One problem with trying to improve the Stark is that "you've got a conflicting set of regulatory priorities out there," he continued. "On the one hand, Stark tries very hard to isolate treatment decisions, medical decisions from financial considerations. But all the value-based initiatives we've been talking about over the last decade -- SSP [Shared Savings Plans], MACRA [the Medicare and CHIP Reauthorization Act physician payment provisions], CJR [the Comprehensive Care for Joint Replacement payment model] -- those all try to integrate financial considerations with treatment decisions, and those two concepts conflict. So you can't have it both ways with certain things you do... That's the problem you face with the Stark law; it's not set up to handle all these value-based initiatives very well."
Other comments focused on the issue of determining "fair market value" when making compensation arrangements for healthcare providers, including the volume and value of referrals. "Does the method of compensation impact the fair market value? I think it does in some cases," said Hutzler. "Some compensation situations are riskier than others and may warrant additional pay as a result of that... It's hard to de-couple entirely volume and value from fair market value, but we can certainly try."
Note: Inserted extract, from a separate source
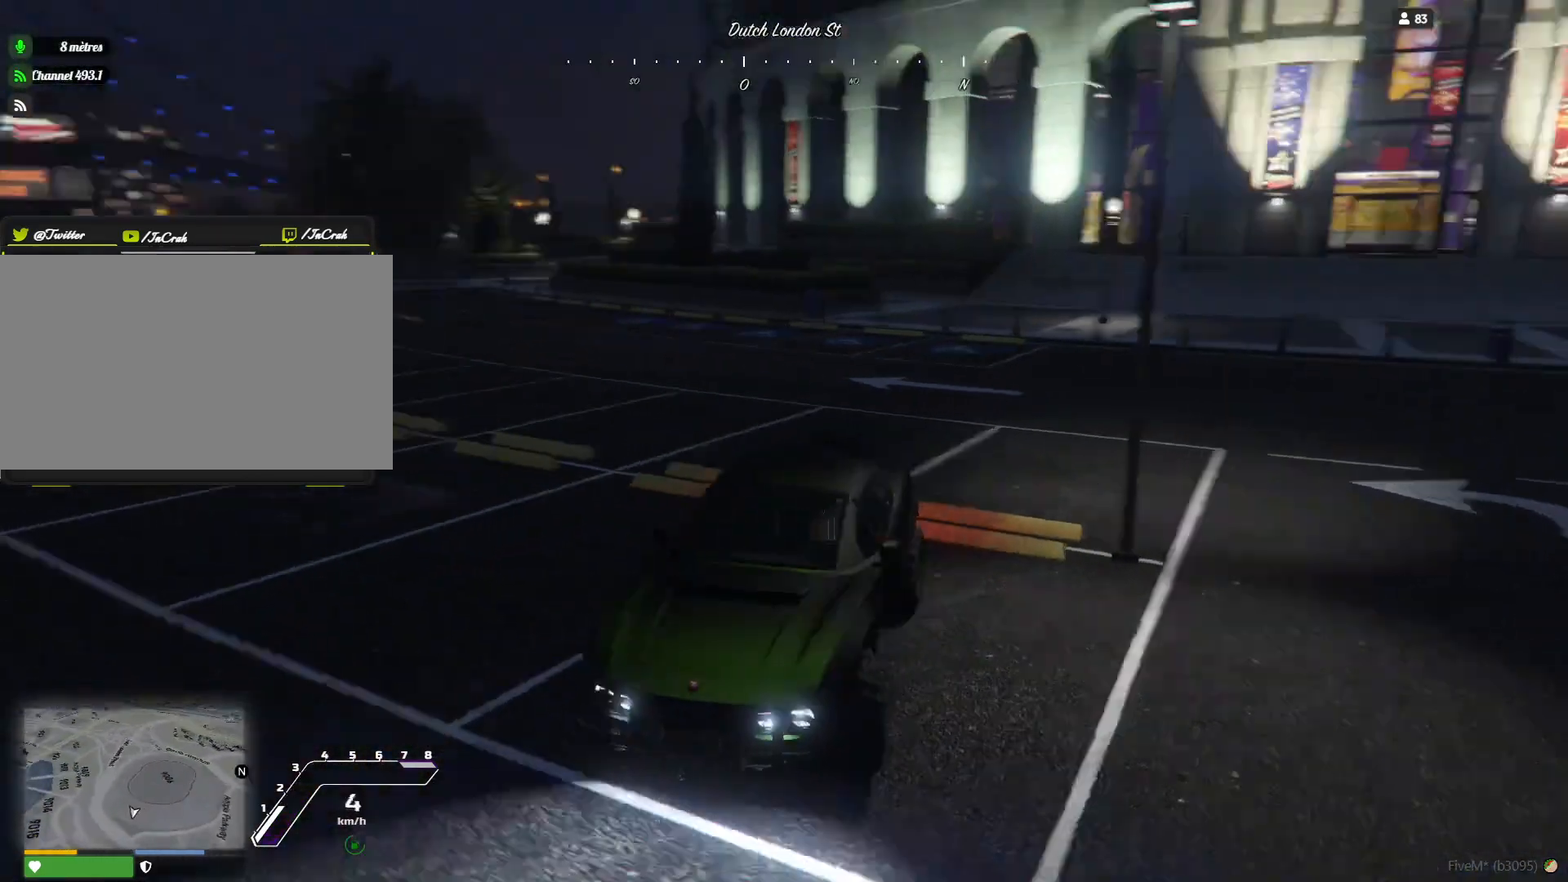
{"keys": ["q", "s"], "events": []}
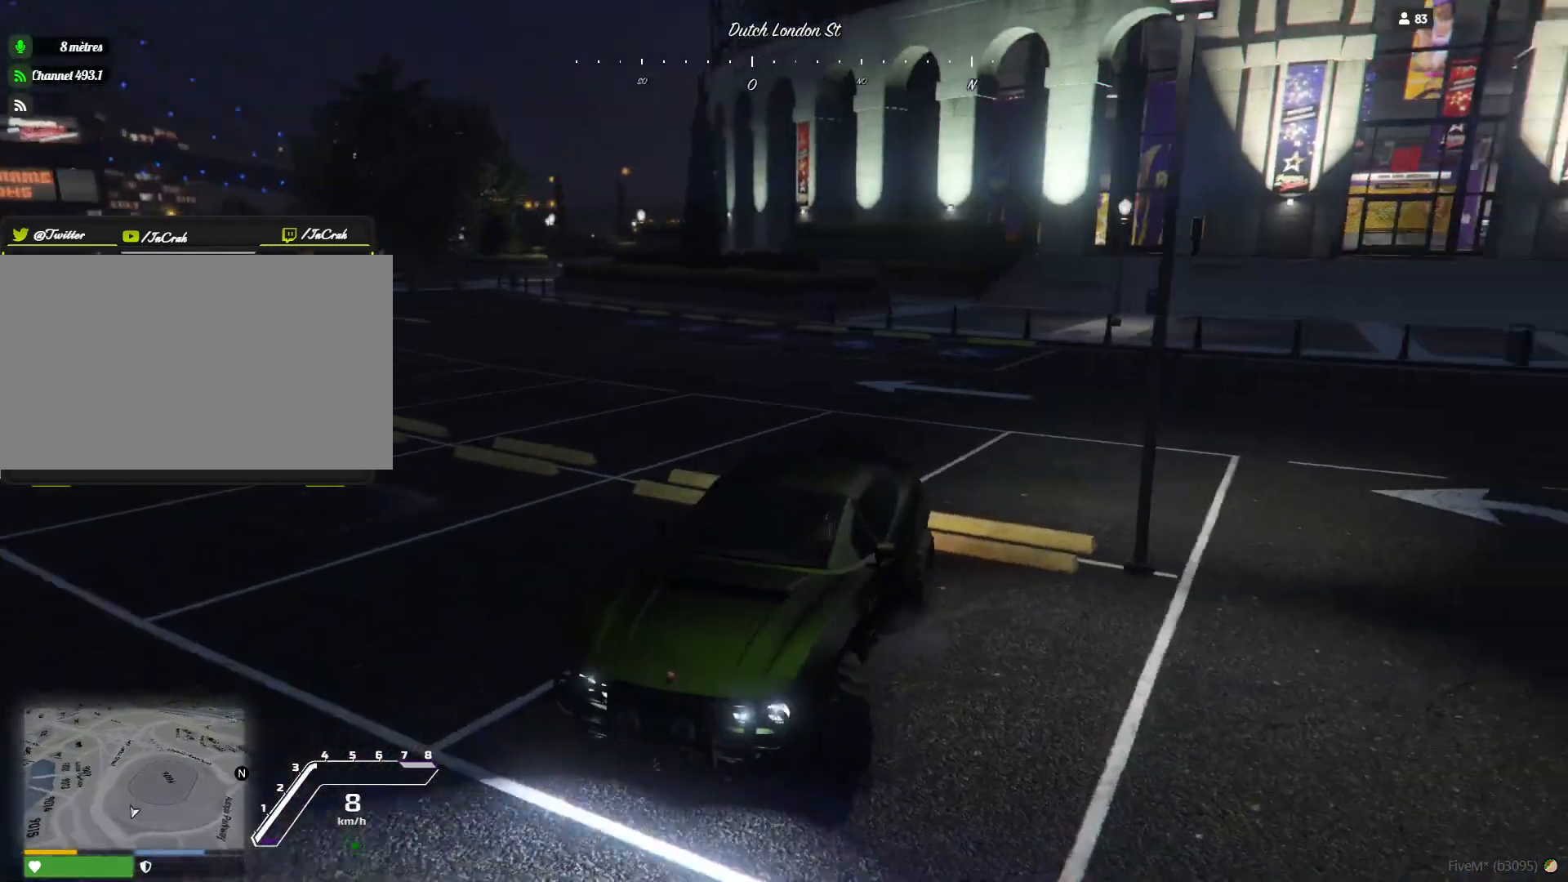
{"keys": ["s"], "events": [[67, "q", "up"], [167, "s", "up"], [467, "s", "down"]]}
There were also a lot of comments on the definition of group practice, which is part of another exception in the Stark law. "This is a major area where [practices] can get additional money... So people often want to change the group practice definition -- because it's very hard to meet -- so more groups could fit into it," said Hutzler. "So there were a lot of comments around the group practice definition."
After requesting these comments, "will CMS do anything?" Hutzler said. "I expect they will... but no guarantee on that... The timing on this is the most uncertain element of it." Matthew Edgar, a technical adviser to CMS on the issue who also spoke at the event, was circumspect on the issue. "Unfortunately there's nothing I can say about that, but we did request comments and those were not just for personal edification."